On the one method of a third-degree bezier type spline curve construction

TL;DR

This paper introduces a new method for constructing third-degree Bezier-type spline curves that are smooth, continuous, and lie within the convex hull of control points, using an approach based on earlier parabolic spline methods.

Contribution

It presents a novel construction method for third-degree Bezier-type spline curves with guaranteed continuity and uniqueness, extending previous parabolic spline techniques.

Findings

The constructed spline is inside the convex hull of control points.

The spline segments are tangent to the control polygon.

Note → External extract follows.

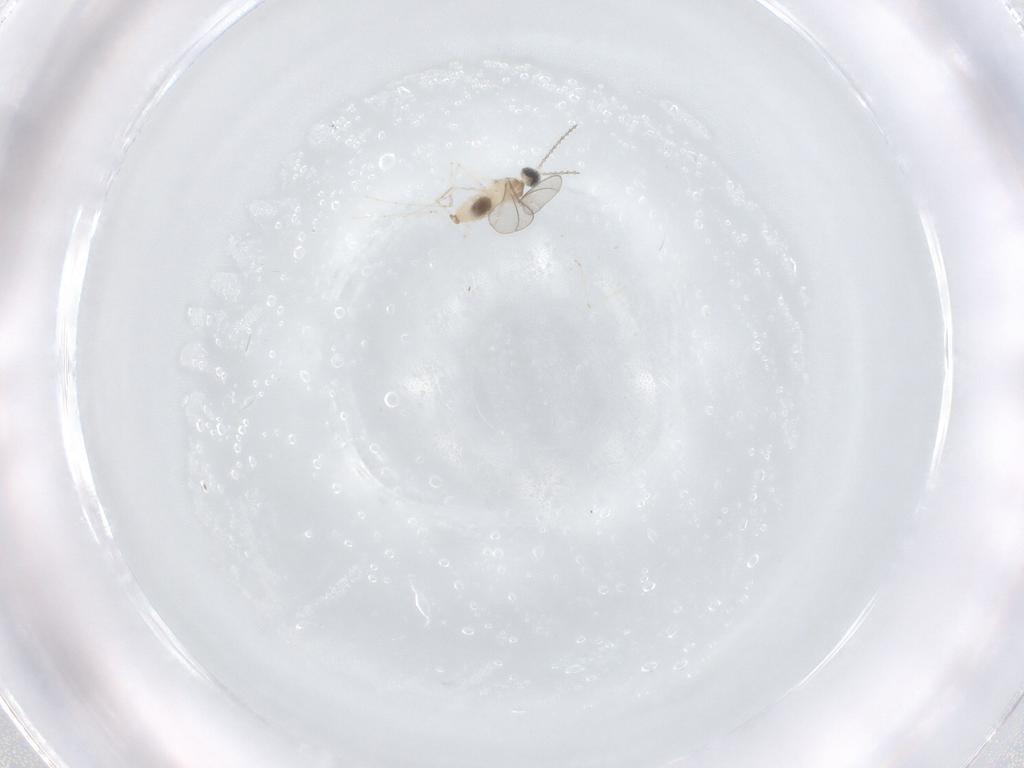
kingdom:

The method ensures first derivative continuity and uniqueness.

Abstract

A method is proposed for constructing a spline curve of the Bezier type, which is continuous along with its first derivative by a piecewise polynomial function. Conditions for its existence and uniqueness are given. The constructed curve lies inside the convex hull of the control points, and the segments of the broken line connecting the control points are tangent to the curve. To construct the curve, we use the approach proposed earlier for constructing a parabolic spline. The idea is to use additional points with unknown values of some function. Additional points are used as spline nodes, and the function values are determined from the condition of the first derivative continuity of a piecewise polynomial curve. In multiple interpolation nodes, the function takes the given values and the values of the first derivative, which are determined by the control points. Examples of constructing a spline curve are given.